If that doesn't eliminate it, go to the Malware forum, read the sticky, and post a log for the experts there.


----------



## GrandmaKCAT (Aug 8, 2008)

thank you, I'll try that next


----------



## Elvandil (Aug 1, 2003)

Did you look in Add/remove?


----------



## Elvandil (Aug 1, 2003)

The good news is that it really is a program from Incredimail and not a trojan. The bad news is that it still may be hard to get rid of.

But look for it in Add/Remove programs, and under Incredimail. If you can't find it, try using Toolbar Cop to see how it embedded itself into the browsers and remove it. In Firefox, you may need to look under the add-ons and extensions and see if it can be removed from there.

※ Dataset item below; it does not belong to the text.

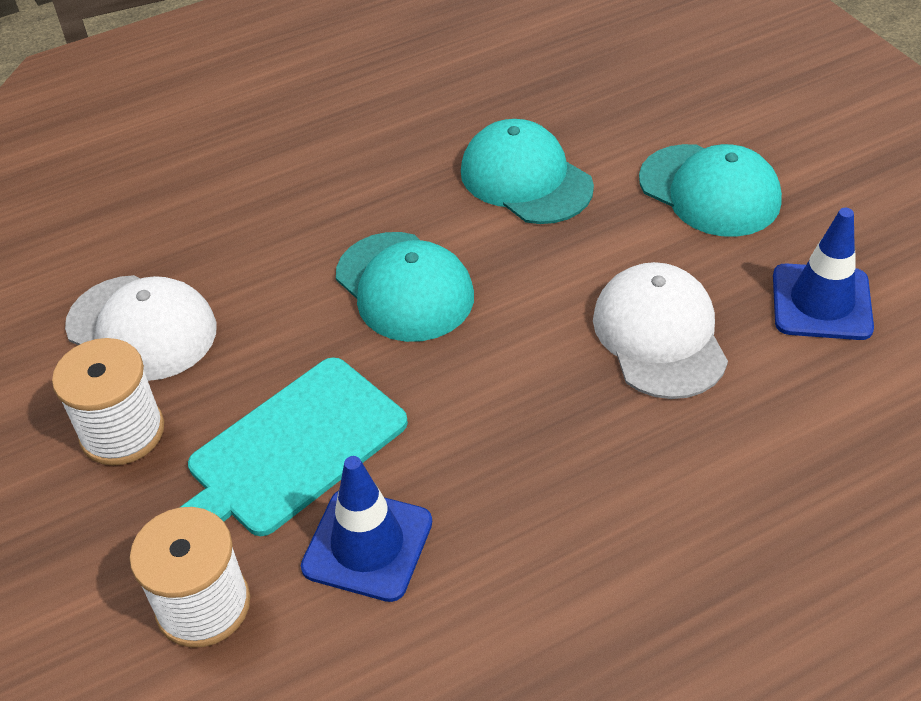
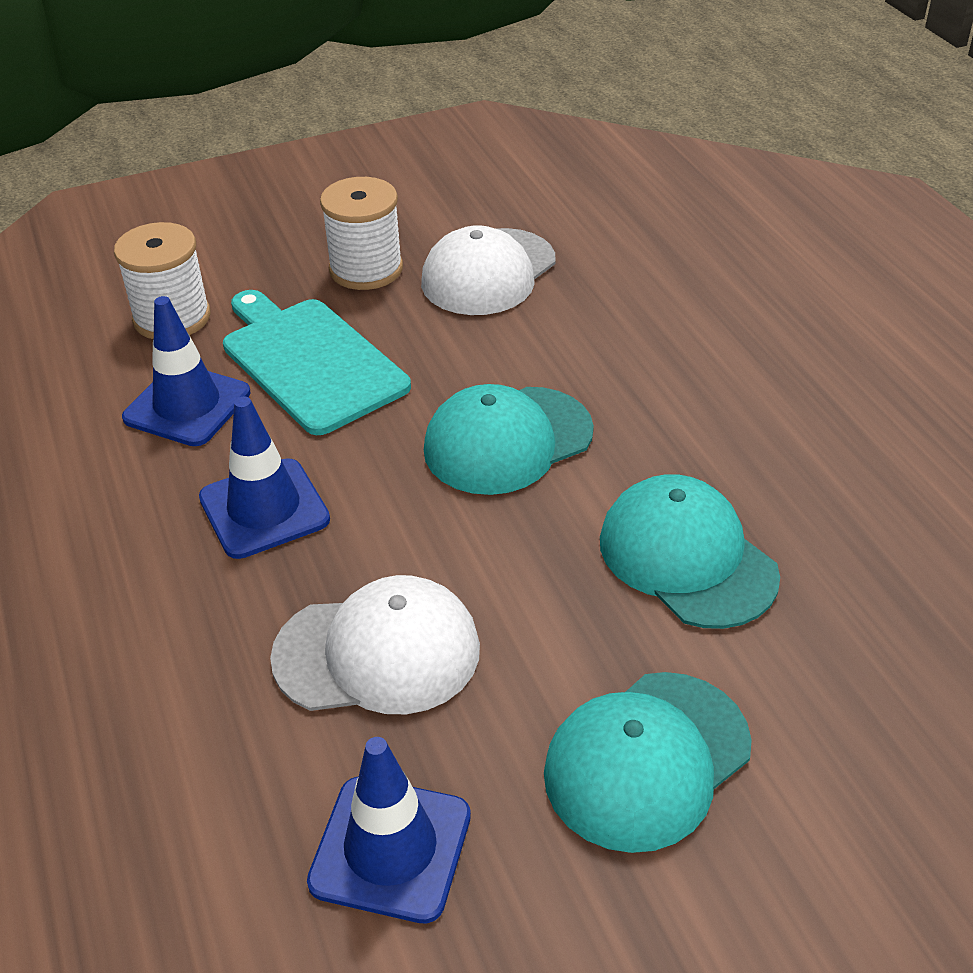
camera: 95 degrees right, 5 degrees down
(514, 442) = (264, 509): none -> blue traffic cone
(526, 179) = (687, 557): turquoise cap -> turquoise cap turned 90 degrees counterclockwise

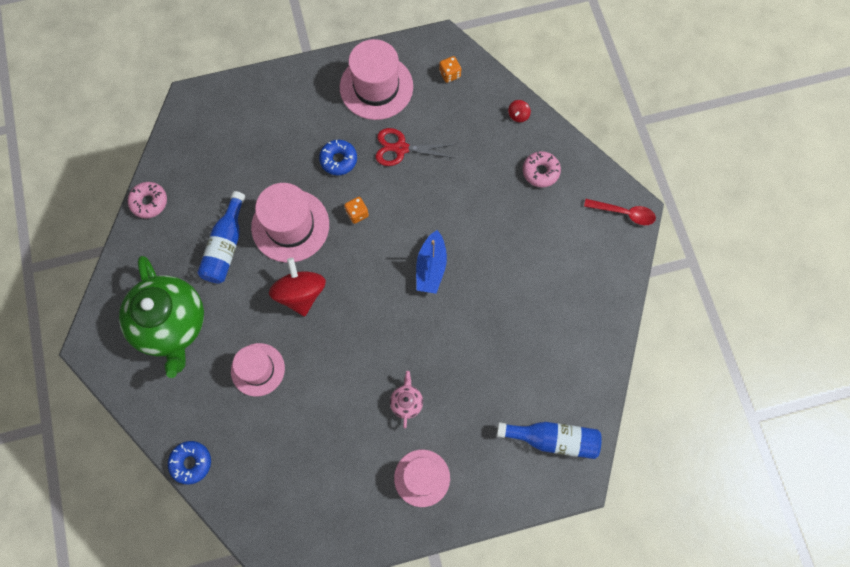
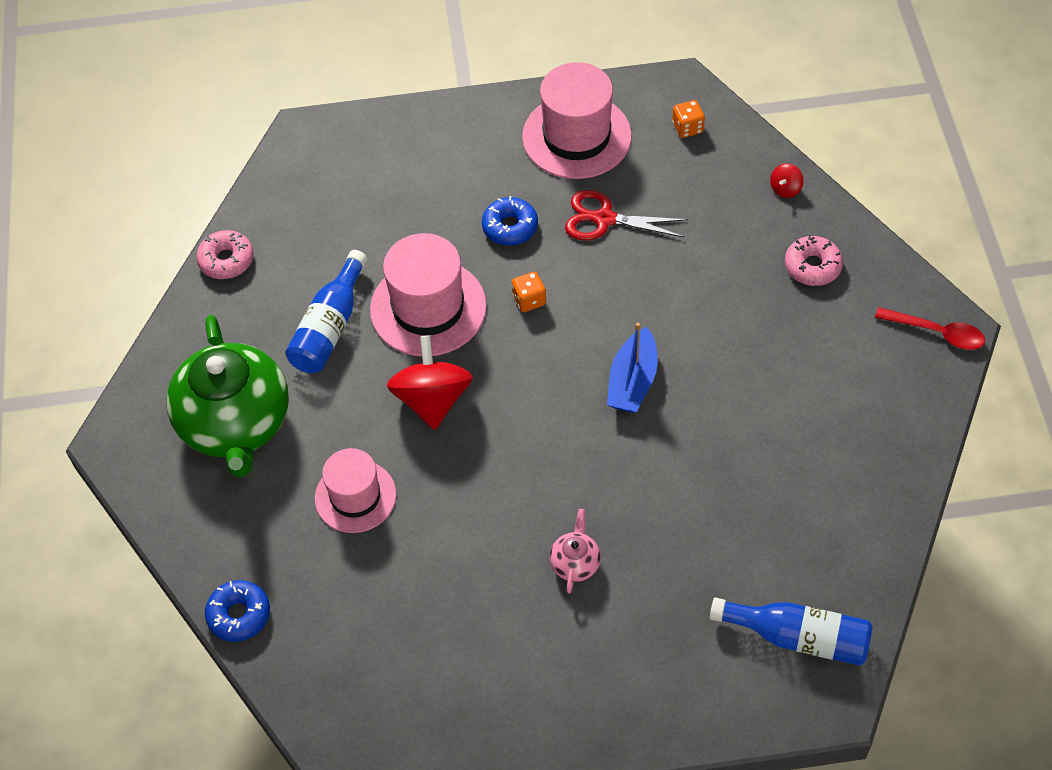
camera: 10 degrees right, 15 degrees down
(422, 478) = (587, 671): pink hat -> none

Then use MZ Startup Manager to look through the programs that start with your computer and see if it is there. If it is, disable it.


----------



## GrandmaKCAT (Aug 8, 2008)

Thanks, I'm running spybot right now. I went to Add/Remove but only saw Incredimail. I also noticed tonight that since I downloaded the update, I cannot copy and paste an item into a new email. 
I will try the other ideas too. Thank you.


----------



## LauraMJ (Mar 18, 2004)

When you did the update, it gives you, right there on the dialog box, before ANYTHING is installed, the option to have the MyStart page and search engine. You simply uncheck those boxes before continuing. 

However, now that it is done, I suggest uninstalling Incredimail, which should remove the MyStart. If you want, reinstall it, and this time pay attention to the dialog boxes and UNCHECK the boxes to include the MyStart webpage and search.


----------



## GrandmaKCAT (Aug 8, 2008)

After a lot of scanning and searching (with no problems found), I closed out Incredimail with the intent of going back to Outlook Express. As I went back to Incredimail to transfer the address book, a pop up came up that allowed me to switch back to my default browser. So for now, unless it becomes more of a problem in another way, I'll just ignore it. -
If anyone knows whether this should be removed for security reasons, please let me know.
Thanks for your help!
Ronnie


----------



## LauraMJ (Mar 18, 2004)

One can also go to Start > All programs > Increditmail > Uninstall and in the dialog box that pops up, click on "upgrade to the latest version." In the next dialog box that pops up, make sure to UNCHECK the boxes for making MyStart the home page and default search engine. Once that is done, and Incredimail opens the browser, go to your preferred homepage and then click on Tools > Internet Options > and click on the button to use the page being displayed as your home page. That will put it back as the default homepage.

Then ALWAYS pay attention to installation dialog boxes!


----------



## GrandmaKCAT (Aug 8, 2008)

I was able to get to my home page finally. I usually do watch to see what is being downloaded with a program, but for some reason I either didn't see it or just wasn't paying attention! A lesson learned AGAIN for sure!
Thanks again!


----------